**What to produce:** Scan the data beneath this task and copy each line that includes "without".

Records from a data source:
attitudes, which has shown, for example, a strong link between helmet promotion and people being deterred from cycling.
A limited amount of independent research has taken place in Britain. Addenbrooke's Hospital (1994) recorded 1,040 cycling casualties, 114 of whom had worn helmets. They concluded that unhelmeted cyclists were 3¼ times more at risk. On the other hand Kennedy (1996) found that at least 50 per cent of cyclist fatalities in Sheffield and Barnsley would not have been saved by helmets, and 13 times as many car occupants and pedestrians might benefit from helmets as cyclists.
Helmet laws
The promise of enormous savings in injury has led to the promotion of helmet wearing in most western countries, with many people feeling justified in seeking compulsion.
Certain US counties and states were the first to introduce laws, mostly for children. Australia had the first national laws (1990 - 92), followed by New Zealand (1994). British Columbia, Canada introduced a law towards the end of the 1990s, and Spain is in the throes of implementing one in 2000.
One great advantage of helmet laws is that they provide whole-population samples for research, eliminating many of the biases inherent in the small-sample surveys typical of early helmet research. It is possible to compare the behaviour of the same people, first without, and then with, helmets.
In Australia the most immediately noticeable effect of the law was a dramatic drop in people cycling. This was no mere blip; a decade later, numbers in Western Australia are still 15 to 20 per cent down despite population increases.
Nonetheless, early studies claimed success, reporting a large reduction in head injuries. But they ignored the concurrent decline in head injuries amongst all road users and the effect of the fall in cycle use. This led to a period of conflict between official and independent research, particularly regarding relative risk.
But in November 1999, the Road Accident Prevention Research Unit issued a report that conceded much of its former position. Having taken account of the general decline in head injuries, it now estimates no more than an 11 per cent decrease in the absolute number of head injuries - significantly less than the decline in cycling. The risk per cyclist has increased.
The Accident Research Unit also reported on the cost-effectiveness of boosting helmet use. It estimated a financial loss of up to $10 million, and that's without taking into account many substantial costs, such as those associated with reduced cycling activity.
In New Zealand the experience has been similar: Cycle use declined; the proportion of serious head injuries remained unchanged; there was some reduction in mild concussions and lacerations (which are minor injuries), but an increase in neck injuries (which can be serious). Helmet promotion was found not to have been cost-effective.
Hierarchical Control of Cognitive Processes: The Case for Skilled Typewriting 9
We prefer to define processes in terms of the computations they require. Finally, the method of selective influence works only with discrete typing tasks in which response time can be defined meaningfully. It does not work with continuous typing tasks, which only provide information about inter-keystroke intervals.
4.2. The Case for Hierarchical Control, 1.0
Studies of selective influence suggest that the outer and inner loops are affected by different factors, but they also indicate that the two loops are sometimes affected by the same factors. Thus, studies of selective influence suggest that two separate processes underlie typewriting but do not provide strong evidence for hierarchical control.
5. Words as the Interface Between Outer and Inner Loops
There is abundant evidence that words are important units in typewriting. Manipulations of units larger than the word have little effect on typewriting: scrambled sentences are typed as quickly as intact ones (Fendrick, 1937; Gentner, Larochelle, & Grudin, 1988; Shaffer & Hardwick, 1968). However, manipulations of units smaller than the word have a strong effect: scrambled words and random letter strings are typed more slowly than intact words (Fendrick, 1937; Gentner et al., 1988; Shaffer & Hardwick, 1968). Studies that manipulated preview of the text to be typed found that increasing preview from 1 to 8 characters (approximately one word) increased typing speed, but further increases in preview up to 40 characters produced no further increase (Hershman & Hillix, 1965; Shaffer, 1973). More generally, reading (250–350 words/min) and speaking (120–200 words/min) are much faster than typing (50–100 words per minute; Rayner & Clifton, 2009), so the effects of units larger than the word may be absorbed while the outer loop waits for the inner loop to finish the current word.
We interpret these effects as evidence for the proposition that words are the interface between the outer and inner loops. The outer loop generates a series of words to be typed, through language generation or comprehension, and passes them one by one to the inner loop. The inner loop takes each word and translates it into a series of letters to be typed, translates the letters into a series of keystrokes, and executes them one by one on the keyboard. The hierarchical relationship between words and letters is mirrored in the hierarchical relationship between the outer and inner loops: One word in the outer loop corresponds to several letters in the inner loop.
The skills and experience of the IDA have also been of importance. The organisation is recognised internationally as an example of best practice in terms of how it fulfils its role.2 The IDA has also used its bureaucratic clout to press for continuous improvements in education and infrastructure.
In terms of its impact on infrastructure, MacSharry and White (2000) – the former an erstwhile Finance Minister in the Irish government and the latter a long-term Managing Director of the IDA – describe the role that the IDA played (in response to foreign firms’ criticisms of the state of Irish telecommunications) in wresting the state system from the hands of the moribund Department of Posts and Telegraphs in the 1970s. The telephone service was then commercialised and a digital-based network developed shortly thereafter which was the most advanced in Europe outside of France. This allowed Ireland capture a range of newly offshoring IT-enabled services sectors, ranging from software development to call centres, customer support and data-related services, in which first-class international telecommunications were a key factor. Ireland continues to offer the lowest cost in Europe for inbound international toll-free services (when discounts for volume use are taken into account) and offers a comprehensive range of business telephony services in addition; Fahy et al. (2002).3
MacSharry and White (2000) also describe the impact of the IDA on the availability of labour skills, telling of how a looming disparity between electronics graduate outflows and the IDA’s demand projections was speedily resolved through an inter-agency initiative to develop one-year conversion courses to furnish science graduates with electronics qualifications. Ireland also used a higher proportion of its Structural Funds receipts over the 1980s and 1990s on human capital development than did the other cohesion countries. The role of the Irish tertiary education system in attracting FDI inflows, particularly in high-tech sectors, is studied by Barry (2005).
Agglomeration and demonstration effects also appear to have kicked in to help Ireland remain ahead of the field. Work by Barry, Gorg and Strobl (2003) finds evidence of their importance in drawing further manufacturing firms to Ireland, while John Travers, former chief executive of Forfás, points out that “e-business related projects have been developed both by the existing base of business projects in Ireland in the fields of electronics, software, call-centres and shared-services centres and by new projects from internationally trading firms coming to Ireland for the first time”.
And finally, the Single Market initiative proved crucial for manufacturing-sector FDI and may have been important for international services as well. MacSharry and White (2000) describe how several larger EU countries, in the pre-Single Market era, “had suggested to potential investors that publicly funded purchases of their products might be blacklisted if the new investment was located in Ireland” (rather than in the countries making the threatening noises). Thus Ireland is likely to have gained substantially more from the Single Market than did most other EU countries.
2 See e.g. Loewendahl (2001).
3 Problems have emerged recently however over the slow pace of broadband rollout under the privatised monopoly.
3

**Final answer:**
One great advantage of helmet laws is that they provide whole-population samples for research, eliminating many of the biases inherent in the small-sample surveys typical of early helmet research. It is possible to compare the behaviour of the same people, first without, and then with, helmets.
The Accident Research Unit also reported on the cost-effectiveness of boosting helmet use. It estimated a financial loss of up to $10 million, and that's without taking into account many substantial costs, such as those associated with reduced cycling activity.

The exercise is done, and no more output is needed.